Jusqu’au-delà de Saïda, en remontant vers
le nord, le car doit sans arrêt quitter l’autoroute,
en raison de la destruction de tous les
ponts par les bombardements israéliens
l’été dernier. Nous devons prendre les bretelles
de sortie et d’accès pour contourner
les destructions. A chaque pont il y a un chantier
et la reconstruction progresse à grands
pas. Le long de l’autoroute, des affiches
signalent le danger représenté par les bombes
(notamment à sous-munitions) qui n’ont
pas explosé. Les affiches avec la photo de
Nasrallah, leader du Hezbollah, et de Michel
Aoun, leader du Courant patriotique libre,
laisseront la place au-delà de Saïda à celles
portant l’image de Rafiq Hariri, Premier
ministre assassiné en février 2005, et parfois
de son fils Saad, leader du Courant du
Futur, allié de Walid Joumblatt au sein de
l’Alliance du 14 mars et aussi allié de Samir
Geagea, (en l’occurrence ancien dirigeant
des Forces Libanaises ayant perpétré les
massacres de Chabra et Chatila en 1982).
A Beyrouth, les tentes dressées en face du
Grand Sérail par ceux qui demandent la
démission du gouvernement Siniora sont toujours
en place, même s’il n’y a à ce moment
presque personne autour.
Nous avons auparavant visité le camp de
Chatila, jumelé avec Bagnolet. La ville a
fait un travail important pour en améliorer
les installations électriques et a accueilli
des jeunes du camp. Nous sommes reçus
au camp de Bourj el-Brajneh, aux portes de
Beyrouth, jumelé avec Avion et où sont
aussi remis des cartables. Au siège du parti
communiste libanais qui reçoit la délégation,
les responsables rencontrés affirment
pour leur part leur solidarité avec les Palestiniens.
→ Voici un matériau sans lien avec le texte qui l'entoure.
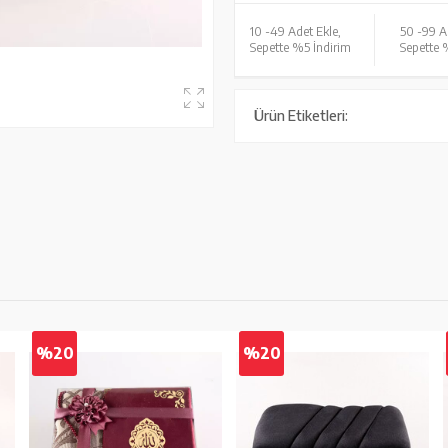
10 -
49 Adet Ekle,
50 -
99 A
Sepette %5 İndirim
Sepette 
Ürün Etiketleri:
%20
%20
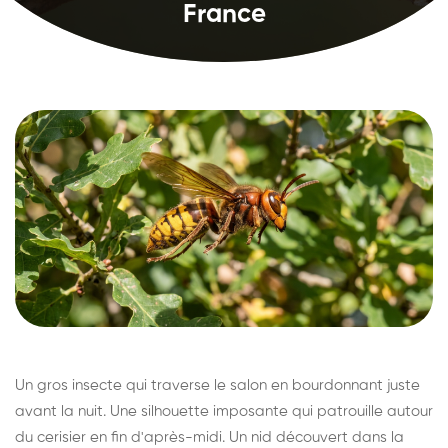
France
Un gros insecte qui traverse le salon en bourdonnant juste
avant la nuit. Une silhouette imposante qui patrouille autour
du cerisier en fin d'après-midi. Un nid découvert dans la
Leur discours politique porte sur
une dénonciation de l’absence de volonté
du gouvernement pour défendre le pays,
ils s’élèvent contre les projets américains
dans la région, affirment leur opposition à
un gouvernement établi sur des bases confessionnelles
en considérant que l’opposition
fondée sur ces mêmes bases ne peut offrir
d’alternative. Ils disent souhaiter la promulgation
d’une loi électorale à la proportionnelle
dans le cadre d’une circonscription
unique non confessionnelle. Ils appellent
à une collaboration entre les peuples libanais,
palestinien et français. Dans le sud
où nous repartons le dimanche 20 mai, un
responsable du Hezbollah pour le Sud-
Liban affirmera pour sa part la solidarité de
son parti avec les Palestiniens et entend
souligner que c’est un ministre du Hezbollah
qui a promulgué il y a deux ans un
décret, très mal appliqué, ouvrant un certain
nombre de professions aux Palestiniens.
Dans la journée nous passons dans
le village de Cana. Là, deux cimetières rassemblent
l’un les 102 victimes du bombardement
israélien d’avril 1996, l’autre
les 28 morts (dont 16 enfants) du bombardement
du 30 juillet 2006, qui n’a jamais
fait l’objet d’une commission d’enquête.
Le lundi 21, tout le groupe devait être reçu
à l’ambassade de France et les Douarnenistes
devaient se rendre à Rachidiyeh jusqu’au
23 pour y définir les projets à mener dans
le cadre du jumelage. Mais les évènements
en ont décidé autrement. Depuis la veille,
des combats avaient lieu au camp de Nahr
el Bared entre l’armée libanaise et le groupe
Fatah el Islam -lequel n’a rien de palestinien.
Les réceptions sont annulées et l’ambassadeur
incite les membres de la délégation
à rentrer en France. Nous partons dans
l’après-midi mais les cinq représentants de
Mitry-Mory sont bloqués à Nahr el Bared
sous les tirs ; ils n’en sortiront que le mardi.
Nous ne laisserons pas tomber Rachidiyeh.